Im Psychothriller "Das Experiment" führt der in Wien lebende Regisseur Oliver Hirschbiegel den Beweis, daß in jedem von uns ein Unmensch steckt. Umso mehr, als der Film auf tatsächlichen Begebenheiten beruht.
Tarek Fahd (Moritz Bleibtreu) war einmal Journalist, aber das scheint irgendwie nicht geklappt zu haben. Jedenfalls fährt er nun Taxi. Da ergeben sich für ihn gleich mehrere schicksalshafte Wendungen auf einmal: Zuerst entdeckt er eine Zeitungsannounce, die Freiwillige dazu auffordert, an einem wissenschaftlichen Experiment teilzunehmen; 4000 Mark für zwei Wochen werden angeboten. Etwas später wird er unschuldig in einen Unfall verwickelt; die hübsche, aber schwermütige Lenkerin Dora (Maren Eggert) läßt sich von ihm mitnehmen und schließlich in seiner Wohnung ordentlich trösten.

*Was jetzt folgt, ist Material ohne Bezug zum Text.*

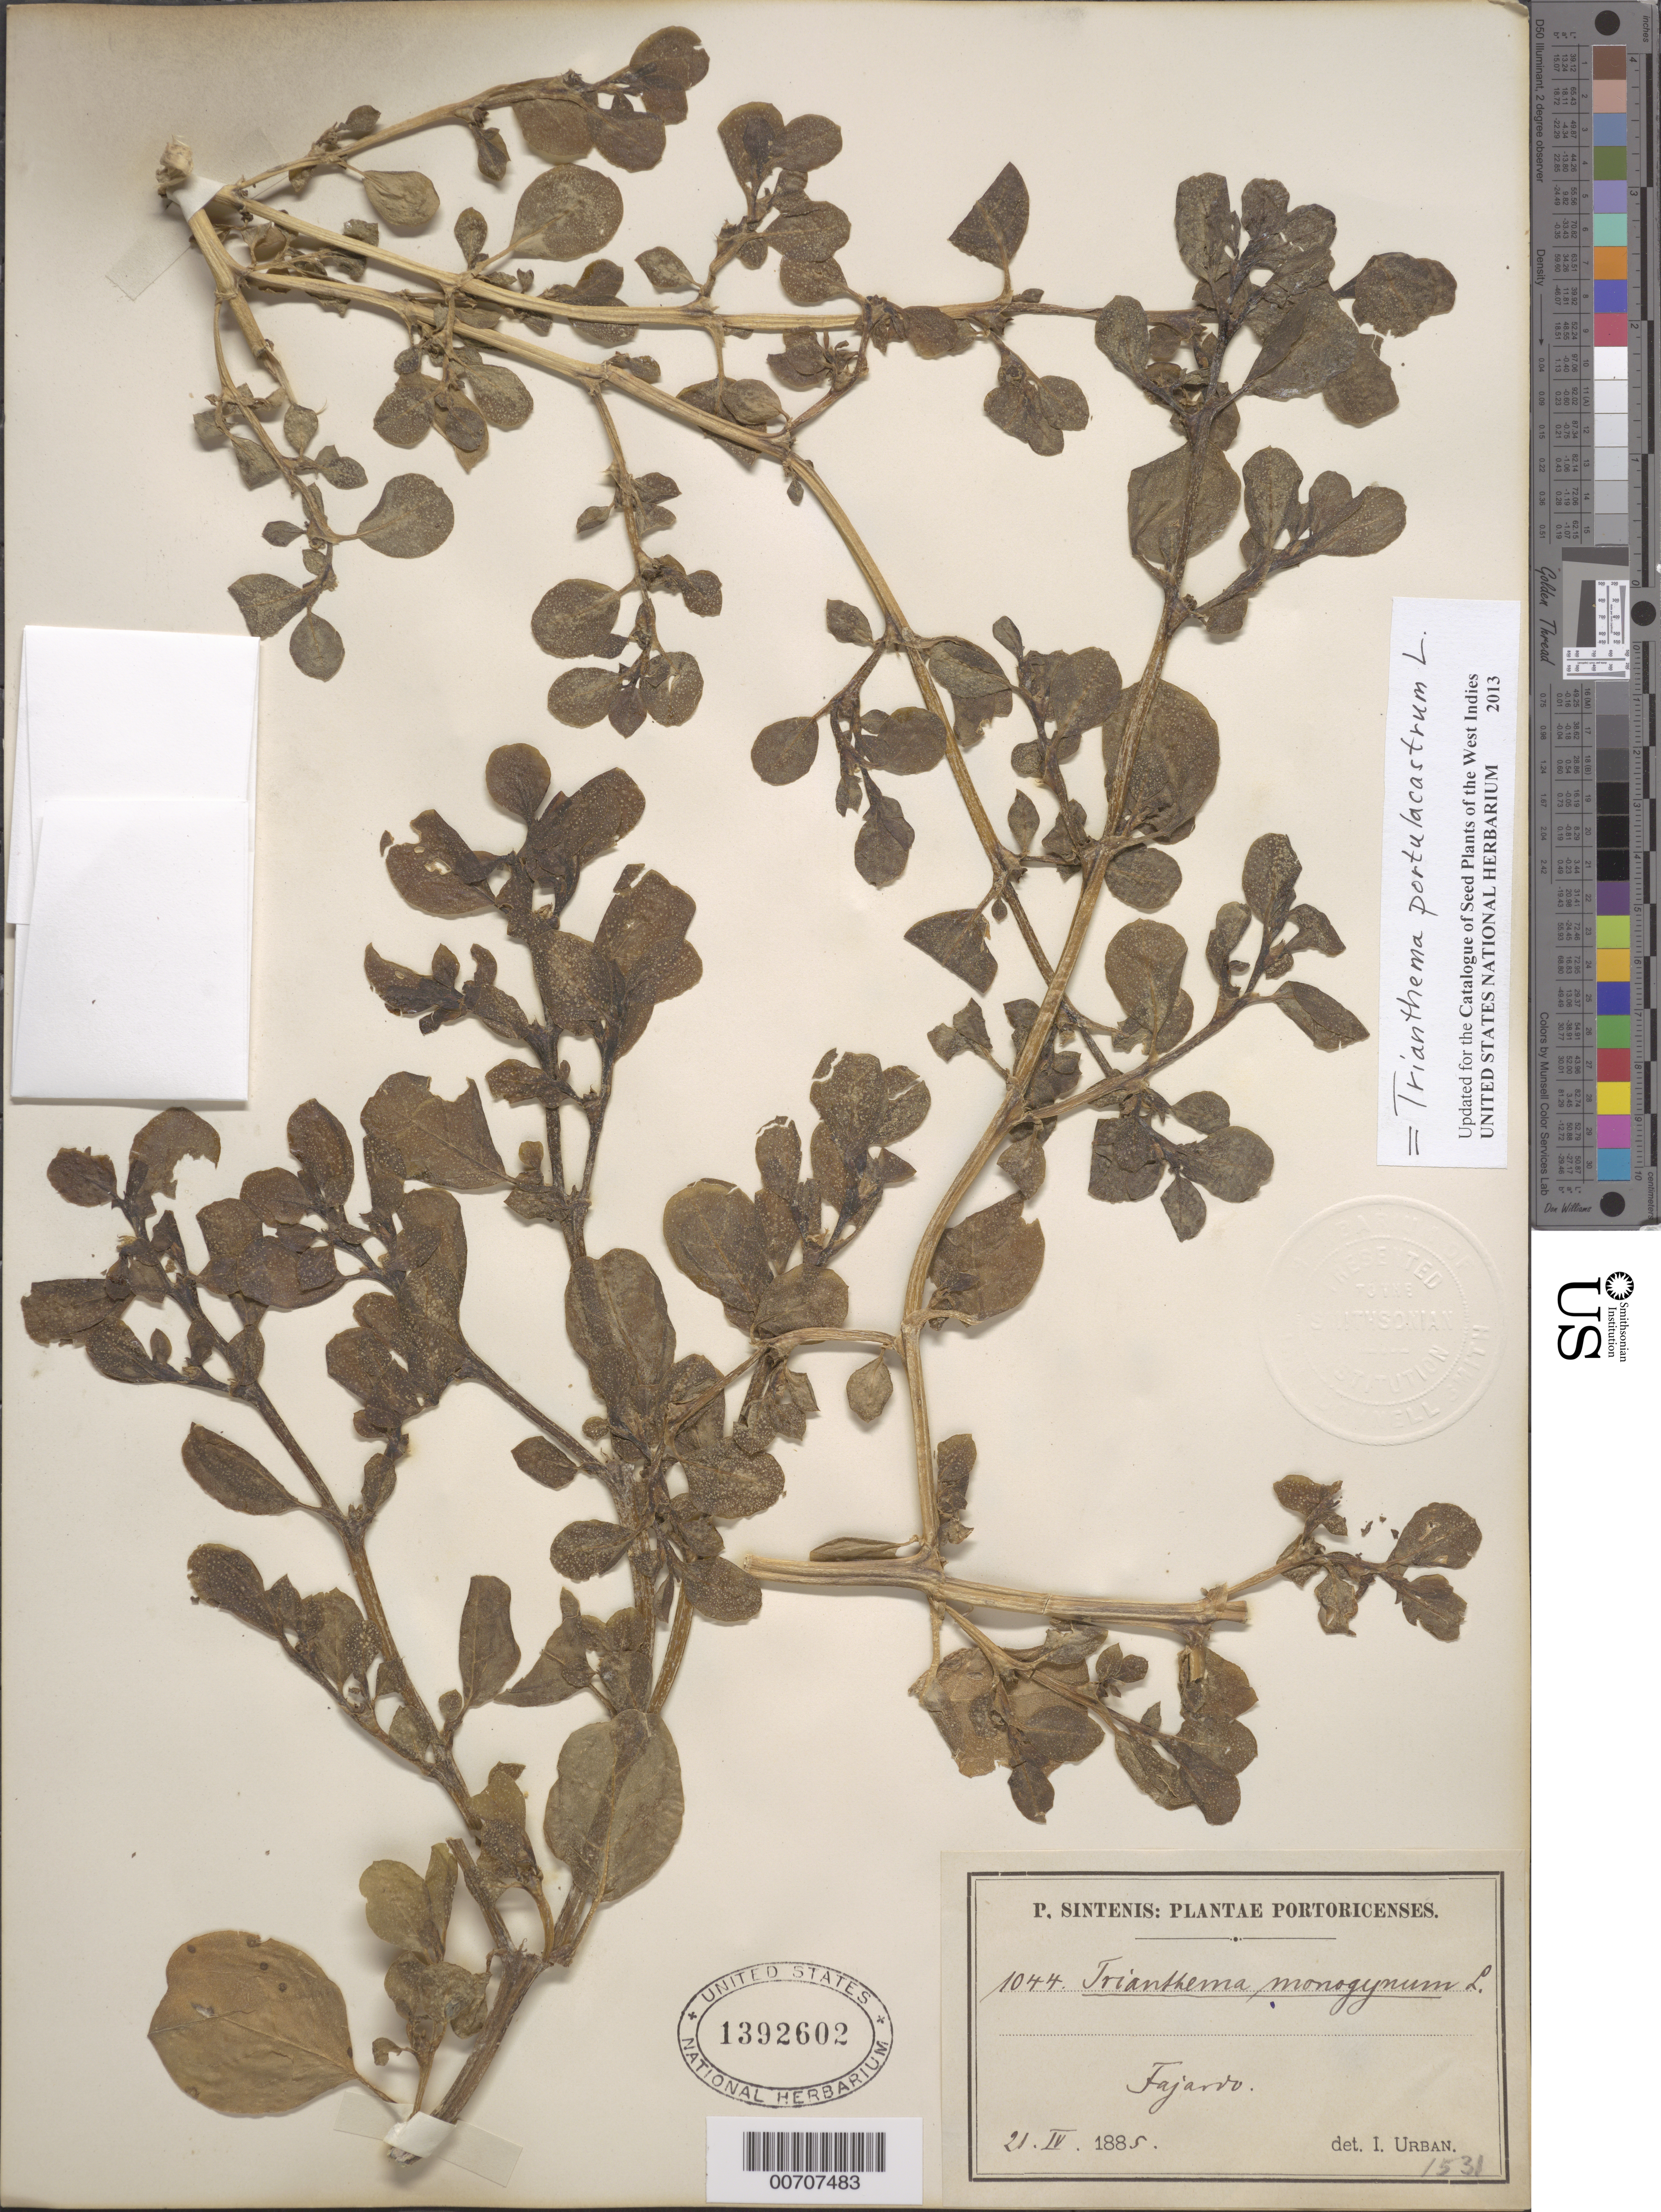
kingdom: Plantae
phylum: Tracheophyta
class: Magnoliopsida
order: Caryophyllales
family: Aizoaceae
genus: Trianthema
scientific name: Trianthema portulacastrum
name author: L.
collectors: P. Sintenis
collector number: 1044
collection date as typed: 21 Apr 1885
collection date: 1885-04-21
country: Puerto Rico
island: Greater Antilles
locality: Fajardo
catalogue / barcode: US 1392602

Tags darauf findet er sich beim Casting für das Experiment ein - und erfährt, worum es geht: Anhand einer simulierten Gefängnissituation soll das Aggressionspotential der Versuchspersonen getestet werden.
Tarek gelingt es, die Story des geheimnisvollen Experiments an einen Verleger zu verkaufen. Ausgerüstet mit einer Brille, in die eine Videokamera eingebaut ist, begibt er sich in die Obhut des Wissenschaftlerteams. Die 20 Männer werden willkürlich in acht Wärter und zwölf Gefangene unterteilt. Tarek zählt zu den Gefangenen. Ausgerüstet mit Uniformen, Schlagstöcken und Handschellen bringen die Wärter die Gefangenen in ihre Zellen. Das Experiment hat begonnen.
Anfangs ist alles noch ziemlich locker. Aber weil Tarek die Wärter absichtlich provoziert, ja sogar eine Art Gefangenenaufstand inszeniert, greifen diese zu drastischen Mitteln: In der Nacht marschieren sie mit Feuerlöschern in die Zellen, nehmen den Häftlingen die Betten weg und lassen sie auf dem Boden schlafen. Und das ist nur der Anfang einer gewalttätigen Eskalation aus Demütigung, Mißhandlung und Folter, mit der keiner der Beteiligten gerechnet hätte...
Nach dem Rechercheroman "Black Box" von Mario Giordano inszeniert TV-Regisseur Oliver Hirschbiegel sein Kinodebüt. Hirschbiegel lebt in Wien und ist vor allem als "Kommisar Rex"-Regisseur bekannt; daß er auch anders kann, bewies er bislang mit den mehrfach ausgezeichneten und für den US-Fernseh-Oscar "Emmy" nominierten TV-Filmen "Trickser" und "Das Urteil".
Die Story von "Das Experiment" beruht auf einer wahren Begebenheit, die als Stanford Prison Experiment in die Geschichte der universitären Psychologie eingegangen ist. 1971 simulierten amerikanische Wissenschaftler eine derartige Gefängnissituation in einem Universitätskeller; das Experiment war auf 14 Tage angelegt, wurde aber nach sieben Tagen abgebrochen, weil mit der zunehmenden Bereitschaft der Wärter zu Gewalt, Demütigung und Folter sowie mit den aphatischen Zuständen und psychischen Störungen der Gefangenen nicht mehr zu spaßen war.
Der Film versetzt den Zuschauer - obwohl von Anfang an klar ist, wohin dieses Experiment führen wird - in Spannungszustände, die möglicherweise noch kein deutscher Film bisher zustande gebracht hat. Der blanke Realismus dieses kalten Films ist erschütternd, die psychische Verstörung dringt aus jedem Kader - was nicht zuletzt auch den durchwegs hervorragenden Darstellern zuzuschreiben ist. Moritz Bleibtreu, einer der wenigen verdienterweise bekannten deutschen Schauspieler, ist mittlerweile übrigens auf Hollywood-Niveau: Sein jüngster Film "Taking Sides" (Regie: Istvan Szabo; mit Harvey Keitel und Stellan Skarsgaard) läuft noch heuer an.